Unilateral modifications are changes made to a contract by one side, usually the seller. This means that the buyer has signed the contract and has agreed to the terms currently in the contract, as well as any future changes that the seller might make to the contract. There does not need to be a separate agreement after a change is made. Unilateral modifications are not supposed to alter the material or important terms of the original contract. Contracts often contain “change of terms” provisions that allow for the seller to alter certain parts of a contract, such as price, interest rate, or timing, without first telling the buyer. These types of changes are common in Consumer Service Agreements (CSAs), which are long-term agreements such as cell phone contracts, credit card agreements or cable television agreements. One major problem with unilateral modifications is that consumers do not typically receive much notice of any changes made, as they are increasingly being posted online rather than sent directly to consumers.

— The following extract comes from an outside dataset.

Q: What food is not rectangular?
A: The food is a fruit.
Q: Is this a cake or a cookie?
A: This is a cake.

Tanesha ordered cable television for her new apartment. Six months later, the cable company increased the amount of its late fee. Tanesha was unaware of the change because the company updated the service agreement online and did not send her a copy in the mail. Because the agreement contained a “change of terms” provision, Tanesha could not negotiate a more reasonable late fee and was stuck paying more than she anticipated.
Sample – Cable TV Agreement:
We may change our prices, fees, the Services and/or the terms and conditions of this Agreement in the future. Unless this Agreement or applicable law specifies otherwise, we will give you thirty (30) days prior notice of any significant change to this Agreement. If you find the change unacceptable, you have the right to cancel your Service(s). However, if you continue to receive Service(s) after the end of the notice period (the “Effective Date”) of the change, you will be considered to have accepted the changes. You may not modify this Agreement by making any typed, handwritten, or any other changes to it for any purpose.